Khrome blinked with interest, as data on the mysterious ship finally scrolled on his display. “Looks like a
Raider-
Class vessel, but with subtle differences from the UComm and Kedri flavors. Thankfully like all other ships, it can’t initiate any type of shielding when shrouded—.”
“Incoming at sssstarboard!” Honaa hissed. A dazzling volley revealed the
Raider’s
companion ship still alive and shrouded. A dive then a sudden climb put the
Phaeton
right below the first ship, whose damaged shroud winked its outline in and out of visibility.
Despite this, sizzling plasma bursts blazed from the damaged ship’s weapon ports, but Habraum knew
Phaeton’s
shields could handle them. Tyris peppered the
Raider
ship across its underbelly with a blistering combo of photon fusillade and low-level neutrino disabling shots.

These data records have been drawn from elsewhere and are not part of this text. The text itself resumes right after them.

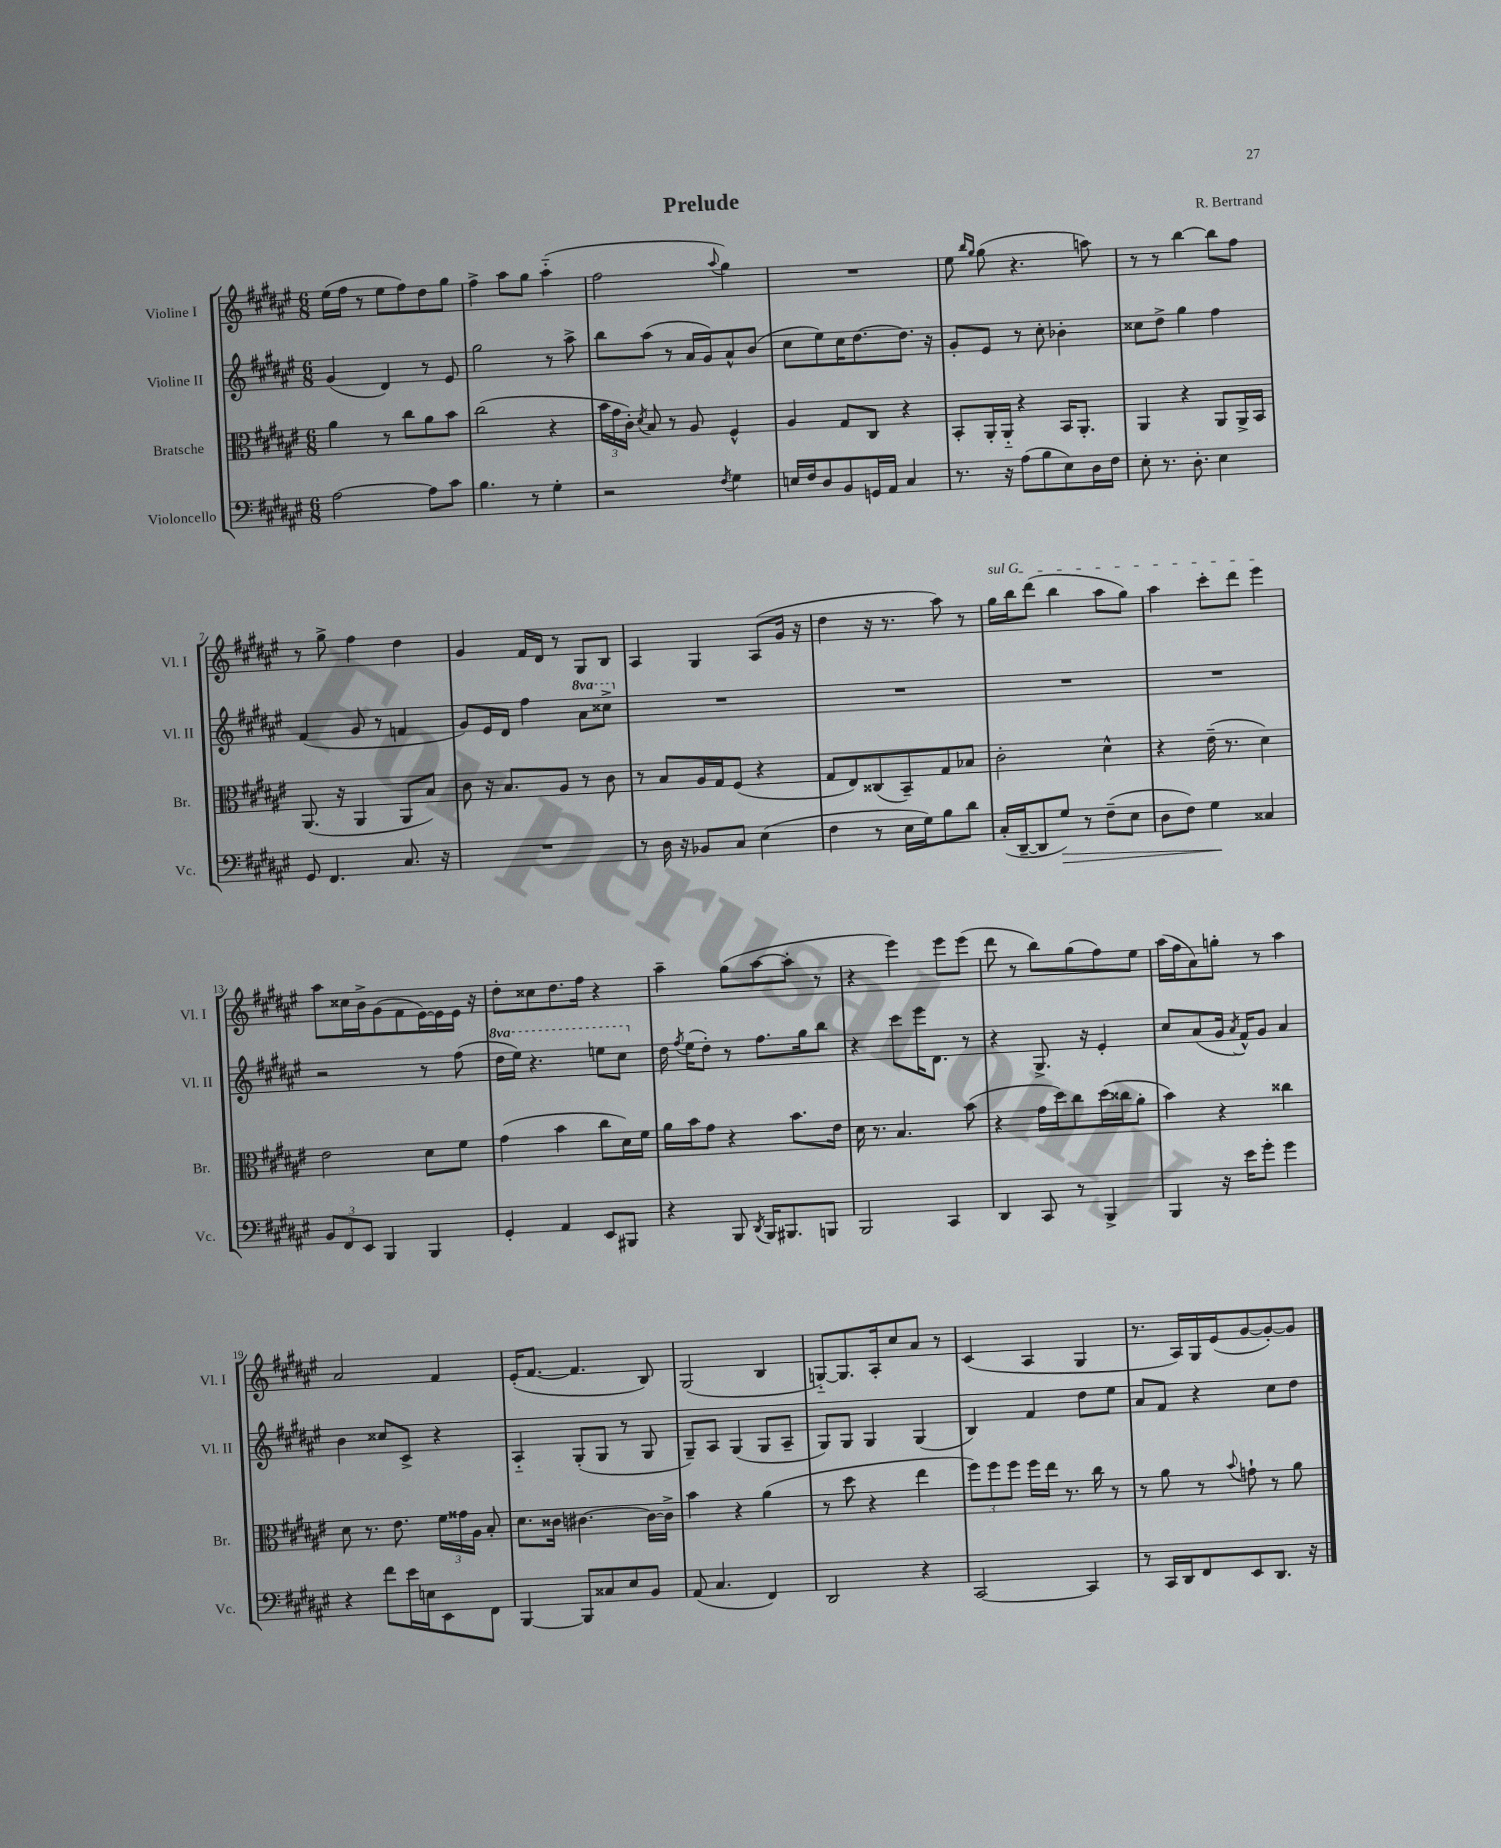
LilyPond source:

\header { title = "Prelude" composer = "R. Bertrand" }
<<
\new StaffGroup <<
\new Staff = "s0" \with { instrumentName = "Violine I" shortInstrumentName = "Vl. I" } {
    \clef treble \key fis \major \numericTimeSignature \time 6/8
    \autoBeamOff eis''16[( fis''16] r8 eis''8[ fis''8) dis''8 gis''8] |
    fis''4-> ais''8[ gis''8] ais''4-_( |
    fis''2 \appoggiatura { ais''8 } gis''4) |
    R2. |
    eis''8 \grace { b''16[ gis''16] } gis''8( r4. a''8) |
    r8 r8 b''4~ b''8[ fis''8] |
    r8 gis''8-> fis''4 dis''4 |
    gis'4 fis'16[ dis'16] r8 gis8[ b8] |
    ais4 gis4 ais8[( gis'16] r16 |
    dis''4 r16 r8. ais''8) r8 |
    \once \override TextSpanner.bound-details.left.text = \markup { \italic "sul G" } gis''16[\startTextSpan b''16 dis'''8]( b''4 ais''8[ gis''8]) |
    ais''4 cis'''8[-. dis'''8] eis'''4\stopTextSpan |
    ais''8[ cisis''16 b'16-> gis'8( fis'8 eis'16~) eis'16 eis'16] r16 |
    dis''8[-. cisis''8 dis''8. fis''16] r4 |
    ais''4-- gis''8[( ais''8~ ais''8]-. r8 |
    r4 eis'''4) eis'''8[ eis'''8]( |
    dis'''8 r8 b''8[) gis''8( fis''8) eis''8] |
    ais''16[( fis''16 ais'8) g''8]-. r8 ais''4 |
    ais'2 fis'4 |
    eis'16[-.( fis'8.]~ fis'4. b8) |
    gis2( b4 |
    g8[~-_) g8. ais16-. cis''8 ais'8] r8 |
    cis'4( ais4 gis4 |
    r8. ais16[) gis16 eis'16( gis'8~ gis'8~-.) gis'8] \bar "|." |
}
\new Staff = "s1" \with { instrumentName = "Violine II" shortInstrumentName = "Vl. II" } {
    \clef treble \key fis \major \numericTimeSignature \time 6/8 \set Staff.ottavationMarkups = #ottavation-simple-ordinals
    \autoBeamOff gis'4( dis'4) r8 eis'8 |
    gis''2 r8 ais''8-> |
    b''8[ ais''8]( r8 ais'16[ gis'16) ais'8-^ b'8]( |
    cis''8[ eis''8) cis''16 dis''8.~ dis''8.] r16 |
    gis'8[-. eis'8] r8 cis''8-. bes'4-. |
    cisis''8[ dis''8]-> gis''4 fis''4 |
    fis'4( gis'8 r8 f'4 |
    gis'8[) eis'16 dis'16] fis''4 \ottava #1 ais''8[ cisis'''8]-> \ottava #0 |
    R2. |
    R2. |
    R2. |
    R2. |
    r2 r8 fis''8( |
    \ottava #1 dis'''16[ eis'''16]) r4. e'''8[ cis'''8] \ottava #0 |
    dis''16 \acciaccatura { fis''8 } eis''16[( dis''8]-.) r8 fis''8.[ gis''16 b''8] |
    r4 cis'''8[ eis'''16 dis'8.] r8 |
    r4 gis8.-> r16 eis'4-. |
    cis''8[ ais'8( gis'16] \acciaccatura { ais'8 } fis'16[-^) gis'8] ais'4 |
    b'4 cisis''8[ cis'8]-> r4 |
    ais4-_ gis8[-.( gis8] r8 gis8 |
    gis8[--) ais8] gis4( gis8[ ais8]-- |
    gis8[) gis8] gis4 gis4( |
    b4) fis'4 dis''8[ eis''8] |
    ais'8[ fis'8] r4 cis''8[ dis''8] \bar "|." |
}
\new Staff = "s2" \with { instrumentName = "Bratsche" shortInstrumentName = "Br." } {
    \clef alto \key fis \major \numericTimeSignature \time 6/8
    \autoBeamOff ais'4 r8 cis''8[ ais'8 b'8] |
    cis''2( r4 |
    \tuplet 3/2 { b'16[ gis'16 cis'16]-.) } \acciaccatura { dis'8 } b8 r8 ais8 fis4-^ |
    ais4 gis8[ cis8] r4 |
    b,8[-. ais,16-. ais,16]-_ r4 b,16[ ais,8.]-. |
    ais,4 r4 ais,8[ ais,16-> b,16] |
    ais,8.( r16 ais,4 ais,8[ b8]) |
    cis'8 r16 b8.[ ais8] r8 cis'8 |
    r8 b8[ ais16 gis16 fis8]( r4 |
    gis8[ eis8) cisis8( b,8--) gis8 bes8] |
    cis'2-. dis'4-^ |
    r4 eis'16--( r8. dis'4) |
    eis'2 dis'8[ fis'8] |
    gis'4( b'4 cis''8[ dis'16) fis'16] |
    ais'16[ b'16 gis'8] r4 b'8.[ eis'16] |
    dis'16 r8. b4. b'8( |
    r4 gis'16[ dis''16) cis''8 dis''16( cisis''16 ais'8]-. |
    b'4) r4 cisis''4 |
    dis'8 r8. eis'8. \tuplet 3/2 { fis'16[ gisis'16 ais16] } b8-. |
    dis'8.[ cisis'16] cis'4.~ cis'16[~ cis'16]-> |
    b'4 r4 ais'4( |
    r8 dis''8 r4 eis''4 |
    \tuplet 3/2 { fis''8[) fis''8 fis''8] } fis''16[ eis''16] r8. cis''16 r8 |
    r8 ais'8 r8 \appoggiatura { b'8 } g'8-! r8 ais'8 \bar "|." |
}
\new Staff = "s3" \with { instrumentName = "Violoncello" shortInstrumentName = "Vc." } {
    \clef bass \key fis \major \numericTimeSignature \time 6/8
    \autoBeamOff ais2~ ais8[ cis'8] |
    b4. r8 gis4-. |
    r2 \acciaccatura { fis8 } gis4 |
    e16[ fis16 dis8 b,8 g,16 ais,16] cis4 |
    r8. r16 ais8[( b8 eis8) dis16 fis16] |
    eis8-. r8. dis8.-. eis4 |
    gis,8 fis,4. cis8. r16 |
    R2. |
    r8 dis16 r16 bes,8[ cis8] eis4( |
    fis4 r8 eis16[ gis16) b8 dis'8] |
    cis16[-.( dis,16~-- dis,8 gis8]\>) r8 fis8[--( eis8] |
    dis8[ fis8]) gis4\! cisis4 |
    \tuplet 3/2 { b,8[ fis,8 eis,8] } b,,4 b,,4 |
    gis,4-. ais,4 eis,8[ bis,,8] |
    r4 b,,8 \acciaccatura { dis,8 } b,,16[ bis,,8. b,,8] |
    b,,2 cis,4 |
    dis,4 cis,8 r8 b,,4-> |
    b,,4 r16 eis'16[ gis'8]-. gis'4 |
    r4 fis'8[ eis'16 e16 eis,8 fis,8] |
    b,,4~ b,,8[ cisis8 eis8 b,8] |
    ais,8( cis4. fis,4) |
    dis,2 r4 |
    cis,2~ cis,4 |
    r8 cis,16[ dis,16 fis,8 eis,8 dis,8.] r16 \bar "|." |
}
>>
>>
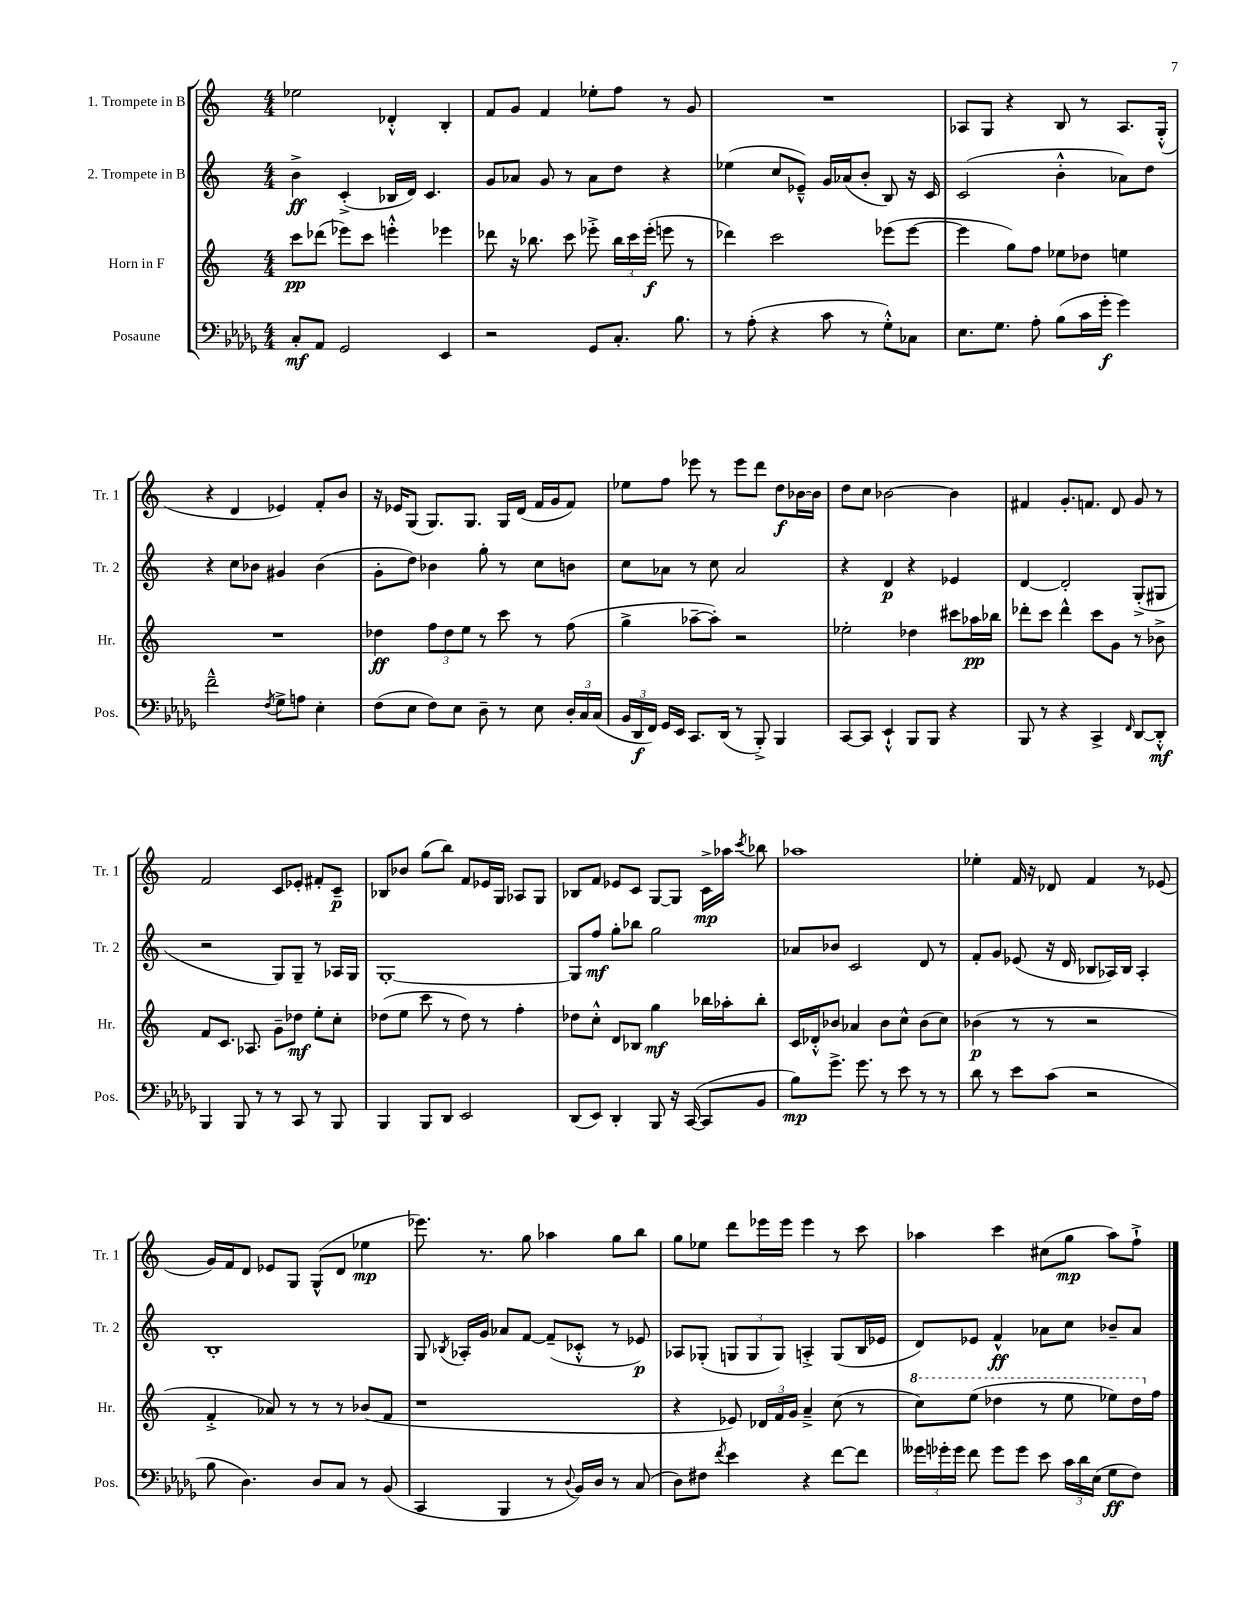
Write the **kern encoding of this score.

**kern	**kern	**kern	**kern
*staff4	*staff3	*staff2	*staff1
*clefF4	*clefG2	*clefG2	*clefG2
*k[b-e-a-d-g-]	*k[]	*k[]	*k[]
*M4/4	*M4/4	*M4/4	*M4/4
8C'	8ccc	4b^	2ee-
8AA-	(8ddd-	.	.
2GG-	8eee-)	(4c'^	.
.	8ccc	.	.
.	4eee'^^	16B-	4d-'^^
.	.	16d)	.
.	.	4.c	.
4EE-	4eee-	.	4B'
=	=	=	=
2r	8ddd-	8g	8f
.	16r	8a-	8g
.	8.bb-	.	.
.	.	8g	4f
.	8ccc	8r	.
8GG-	8eee-'^	8a-	8ee-'
8.C'	24bb-	8dd	8ff
.	24ccc	.	.
.	(24eee-'	.	.
.	8eee	4r	8r
8.B-	.	.	.
.	8r	.	8g
=	=	=	=
8r	4ddd-)	(4ee-	1r
(8A-'	.	.	.
4r	2ccc	8cc	.
.	.	8e-~^^)	.
8c	.	16g	.
.	.	(16a-	.
8r	.	8b'	.
8G-'^^)	(8eee-	8B)	.
8C-	[8eee-	16r	.
.	.	16c	.
=	=	=	=
8.E-	4eee-]	(2c	8A-
.	.	.	8G
8.G-	.	.	.
.	8gg)	.	4r
8A-'	8ff	.	.
(8B-	8ee-	4b'^^	8B
16c	8dd-	.	8r
16g-'	.	.	.
4g-)	4ee	8a-)	8.A-
.	.	8dd	.
.	.	.	(16G'^^
=	=	=	=
2f~^^	1r	4r	4r
.	.	8cc	4d
.	.	8b-	.
8qF	.	.	.
8G-^	.	4g#	4e-)
8A	.	.	.
4E-'	.	(4b-	8f'
.	.	.	8b
=	=	=	=
(8F	4dd-	8g'	16r
.	.	.	16e-
8E-	.	8dd)	(8G
8F)	12ff	4b-	8.G)
.	12dd-	.	.
8E-	.	.	.
.	12ee	.	.
.	.	.	8.G
8D-~	8r	8gg'	.
8r	8ccc	8r	16G
.	.	.	(16d
8E-	8r	8cc	16f
.	.	.	16g
24D-'	(8ff	8b	8f)
24C	.	.	.
(24C	.	.	.
=	=	=	=
24BB-	4gg^	8cc	8ee-
24DD-	.	.	.
24FF)	.	.	.
16GG-	.	8a-	8ff
16EE-	.	.	.
8.CC	[8aa-~	8r	8eee-
.	8aa-'])	8cc	8r
(16DD-	.	.	.
8r	2r	2a-	8eee-
8BBB-'^)	.	.	8ddd
4BBB-	.	.	8dd
.	.	.	[16b-
.	.	.	16b-]
=	=	=	=
[8CC	2ee-'	4r	8dd
8CC]	.	.	8cc
4EE-`^^	.	4d	[2b-
8BBB-	4dd-	4r	.
8BBB-	.	.	.
4r	8ccc#	4e-	4b-]
.	16aa-	.	.
.	16bb-	.	.
=	=	=	=
8BBB-	8ddd-'	[4d	4f#
8r	8ccc	.	.
4r	4ddd-^^	2d']	8.g'
.	.	.	8.f
4CC^	8ccc	.	.
.	8g	.	8d
16qqFF	.	.	.
[8DD-	8r	(8G'^	8g
8DD-'^^]	8b-^	8G#	8r
=	=	=	=
4BBB-	8f	2r	2f
.	8.c	.	.
8BBB-	.	.	.
.	8.A-	.	.
8r	.	.	.
8r	8g~	8G)	8c
8CC	8dd-	8G~	8e-'
8r	8ee'	8r	8f#'
8BBB-	8cc'	16A-	8c~
.	.	16G	.
=	=	=	=
4BBB-	(8dd-	[1G'	8B-
.	8ee	.	8b-
8BBB-	8ccc	.	(8gg
8DD-	8r	.	8bb)
2EE-	8dd-)	.	8f
.	8r	.	16e-
.	.	.	16G
.	4ff'	.	8A-
.	.	.	8G
=	=	=	=
(8DD-	8dd-	8G]	8B-
8EE-)	8cc'^^	8ff	8f
4DD-'	8d	8gg'	8e-
.	8B-	8bb-	8c
8BBB-	4gg	2gg	[8G
16r	.	.	8G]
([16CC	.	.	.
8CC]	16bb-	.	16c^
.	16aa-'	.	16aa-
.	.	.	8qccc
8BB-	8bb-'	.	8bb-
=	=	=	=
8B-)	16c	8a-	1aa-
.	16d-'^^	.	.
8.g-^	8b-	8b-	.
.	4a-	2c	.
8.g-	.	.	.
8r	8b-	.	.
8e-	8cc^^	.	.
8r	(8b-	8d	.
8r	8cc)	8r	.
=	=	=	=
8d-	(4b-	8f'	4ee-'
8r	.	8g	.
8e-	8r	(8e-	16f
.	.	.	16r
(8c	8r	16r	8d-
.	.	16d	.
2r	2r	8B-	4f
.	.	16A-)	.
.	.	16B-	.
.	.	4A-'	8r
.	.	.	(8e-
=	=	=	=
8B-	4f'^	1B'	16g)
.	.	.	16f
4.D-)	.	.	8d
.	8a-)	.	8e-
.	8r	.	8G
8D-	8r	.	(8G^^
8C	8r	.	8d
8r	(8b-	.	4ee-
(8BB-	8f	.	.
=	=	=	=
4CC	1r	8G	8.eee-)
.	.	8qB-	.
.	.	16A-'	.
.	.	16g	8.r
4BBB-	.	8a-	.
.	.	[8f	8gg
8r	.	(8f~]	4aa-
8qqD-	.	.	.
16BB-)	.	8c-'^^	.
16D-	.	.	.
8r	.	8r	8gg
(8C	.	8e-)	8bb
=	=	=	=
8D-)	4r	8A-	8gg
8F#	.	(8G-'	8ee-
8qf	.	.	.
4e-	8e-)	12G	8ddd
.	.	12G	.
.	24d-	.	16eee-
.	24f	12G)	.
.	.	.	16eee-
.	24g	.	.
4r	4a~^	4A'^	4eee-
[8f	(8cc	(8G	8r
8f]	8r	16B	8ccc
.	.	16e-	.
=	=	=	=
24g--	8ccc)	8d)	4aa-
24g-'	.	.	.
24g-	.	.	.
8f	(8eee	8e-	.
8g-	4ddd-	4f^^	4ccc
8g-	.	.	.
8e-	8r	8a-	(8cc#
24c	8eee	8cc	8gg
24d-	.	.	.
(24E-	.	.	.
8G-	8eee-)	8b-~	8aa-)
8F)	16ddd-	8a-	8ff`^
.	16ff	.	.
==	==	==	==
*-	*-	*-	*-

The attacking ship was now fully exposed; a stretched out, slender, dark-grey triangular body with a dagger-like nose pointed out. Its curves and glowing weapon banks made it look more like a sleek pulse rifle with engines. Habraum studied the vessel coldly, recognizing its make and type at a glance. Definitely Raider-Class, perfect for sneak attacks or high-speed escapes. Now the ship floated aimlessly in space, crippled as the
Phaeton
moved on to its new target.
More plasma fire rained down on the
Phaeton,
from a cloaked location. Honaa barrel-rolled right and pulled up into a breakneck climb, setting them in position for a clean shot at where the plasma bursts originated. Tyris, a wicked glimmer in his cobalt eyes, unleashed the
Phaeton’s
weapons.
The photon bursts cut through nothing but dark empty space. The other ship had vanished, again.
Habraum swore. “Khrome, Jakadda, where is that ship?”
“Not sure. This one’s being more careful and masking its energy trails— wait a macrom.” Khrome frowned at the bridge’s main viewport.
“I’m sensing…
something
nearby,” he finally said, ignoring the concerned looks of his teammates.